# Questions on the material
- A) According to the passage on Metro, how many small retailers are using Metro's online platform?
- B) Return the part of the passage on Metro starting with "However, the company" and going on through "in West Bengal.", copied word for word.
*** Opening Document passage ***
However, the company says that retailers are showing a sort of hybrid behaviour — while they are ordering more online, their visits to the stores have continued as before.
As of now, over 100,000 small retailers are using the Metro’s online platform, where they can get the product delivered to their stores in 24 hours. Metro expects its online sales to go up by three to five times in the next six to seven months.
The company also made its maiden foray into small towns two weeks ago when it opened a store in Tumkur in Karnataka. The outlet here is half the usual size of its outlets (50,000 square feet.) With a population of less than 3 lakh, Tumkur has around 30,000 small businesses. The plan now is to enter other small cities like Hubli, Mysore, Vizag and some markets in West Bengal.
“There is a lot of opportunity in these markets. But most of it is currently being served by e-commerce players. At the Tumkur store, our sales have been double of what we had projected earlier,” says Mediratta. The company also plans to set up stores in big city centres, which will be smaller in size, ranging from 20,000 square feet to 25,000 square feet.
The “Smart Kirana” programme is another initiative with which Metro is wooing kirana retailers. This involves helping them transform their traditional stores into modern, digitally-powered retail outlets. Easy credit lines and EMI options are being offered to support this endeavour.
*** Closing Document passage ***
*** Opening Dataset content ***
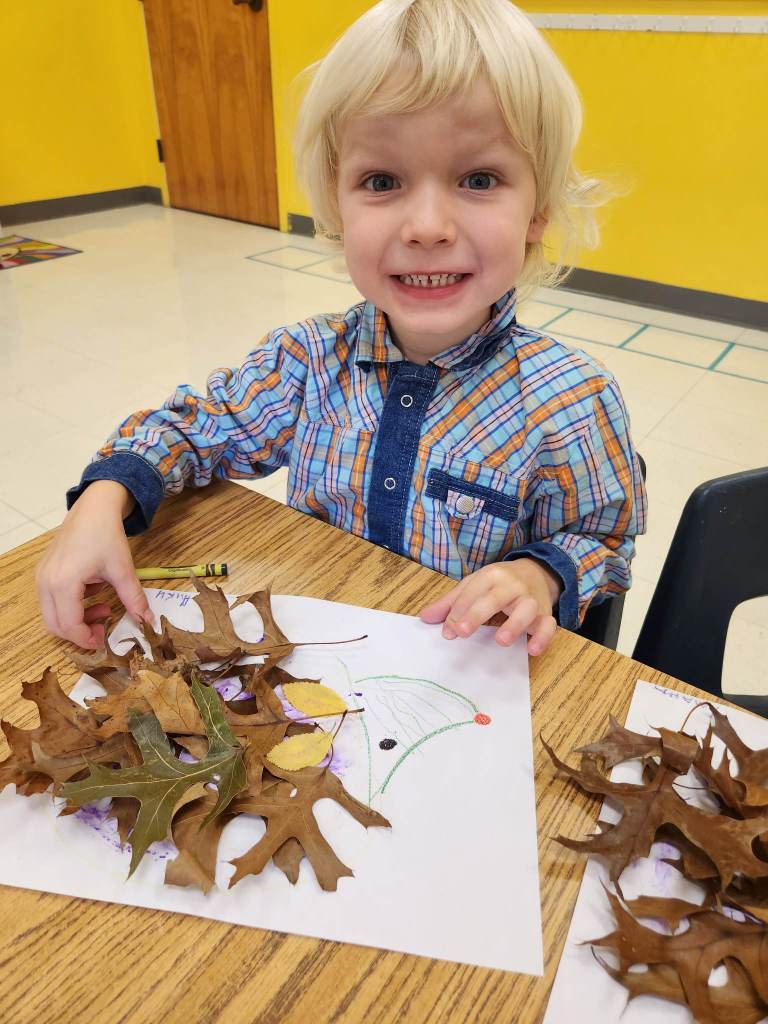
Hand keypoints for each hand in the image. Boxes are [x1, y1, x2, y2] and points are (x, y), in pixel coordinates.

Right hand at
*** Closing Dataset content ***
# Problem solutions
- A) Over 100,000 small retailers.

- B)
However, the company says that retailers are showing a sort of hybrid behaviour — while they are ordering more online, their visits to the stores have continued as before.
As of now, over 100,000 small retailers are using the Metro’s online platform, where they can get the product delivered to their stores in 24 hours. Metro expects its online sales to go up by three to five times in the next six to seven months.
The company also made its maiden foray into small towns two weeks ago when it opened a store in Tumkur in Karnataka. The outlet here is half the usual size of its outlets (50,000 square feet.) With a population of less than 3 lakh, Tumkur has around 30,000 small businesses. The plan now is to enter other small cities like Hubli, Mysore, Vizag and some markets in West Bengal.